Many work injuries result from verbal abuse from workers who threaten to fire workers for not working quick enough; this causes damage to workers hands and arms, adding to this cycle of mistreatment.

Retailers such as H&M and Urban Outfitters are more than aware of these conditions, but due to rising competition, favor low-costs and high-profits overall.

This idea that people will boycott a brand in hopes of offering their laborers a raise in wages is unlikely. Many students admit that they already don’t have money as it is, so their only option is to shop at these low-priced clothing stores.

At some degree, this is understandable. First, many customers and students alike are simply unaware of the workers’ conditions. They are part of a society that values consumerism, and they’ve become a part of this system by making purchases without performing research on their products of interest.

Additionally, one might argue that students have an array of costs, from school supplies to transportation. There comes a point, however, where students can set their priorities straight and allocate their funds elsewhere. In or near Long Beach, there are numerous stores that have used vintage or vintage-styled clothing at a low price, such as Plato’s Closet in Hawaiian Gardens, Goodwill and Out of the Closet in Long Beach.

Some students who are discovering the true costs on their shopping trends are looking toward these solutions. On average, girls spend about $700 a month on new outfits. Child development Major Julie Truong, a senior, recently discovered that clothing store manufacturers for Forever 21 that make the clothing in downtown LA basements make about $4.50 an hour.

“I had no clue,” Troung said. “That’s so disheartening to hear. It is so expensive to live in Southern California, and I know their jobs aren’t easy. I don’t think I can shop there anymore.”

A person who is working just like every individual doesn’t deserve to be paid about $4.50 to $6.00 an hour. It is impossible to survive in Southern California without making a reasonable income.

“You can’t buy anything you need between money and food,” said Pedro Montiel, a worker for an underground manufacturer, told the LA Times, “No money is left.

Those without legal documentation see four dollars simply as an amount to ‘get by,’ but the cost of living in Southern California is beyond what they make.
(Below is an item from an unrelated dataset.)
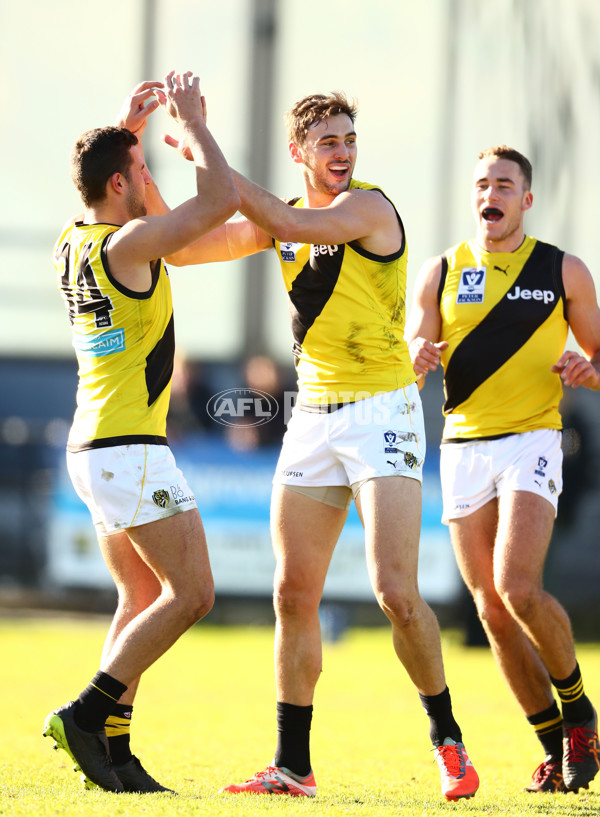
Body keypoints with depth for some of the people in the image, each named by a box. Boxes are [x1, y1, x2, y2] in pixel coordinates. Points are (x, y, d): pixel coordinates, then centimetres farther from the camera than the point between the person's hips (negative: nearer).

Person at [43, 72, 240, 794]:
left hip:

A single person in California should earn an average of $12.30 an hour, working full time. An average income needed to cover basic household expenses for a single adult is about $30,000.

$4 an hour clearly doesn’t hit anywhere near that mark.
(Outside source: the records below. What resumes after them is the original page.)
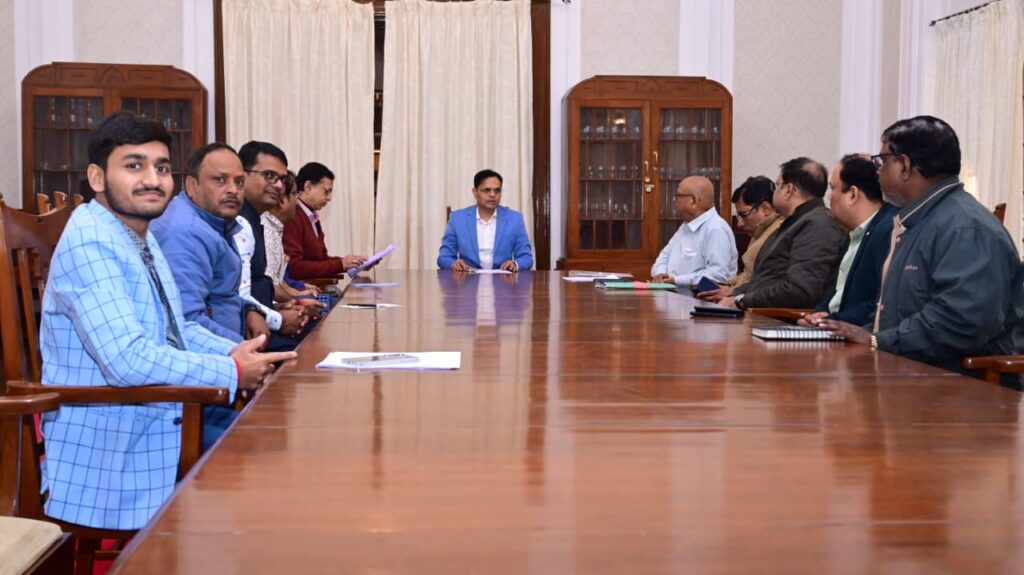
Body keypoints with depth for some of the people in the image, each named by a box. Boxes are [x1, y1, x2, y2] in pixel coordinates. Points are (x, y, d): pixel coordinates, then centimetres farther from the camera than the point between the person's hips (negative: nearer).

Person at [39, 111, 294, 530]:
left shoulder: (140, 237, 12)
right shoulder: (89, 243, -20)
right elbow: (126, 359, -29)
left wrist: (234, 353, 0)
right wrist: (233, 372, -19)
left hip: (158, 437, 9)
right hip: (108, 455, -9)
Students who complain about the high-cost of living should direct their scrutiny to these companies and call them out for their low-paid laborers. We’re two groups trying to survive on limited income; there needs to be more compassion and protest against the profitization of low-wage workers.

Hopefully, people start to educate themselves on what is going on with other branded names that have low-cost clothing. The fact that their targeted demographics are young, lower middle to middle class women should not be an excuse for them to disregard the truth behind the production of their clothing products.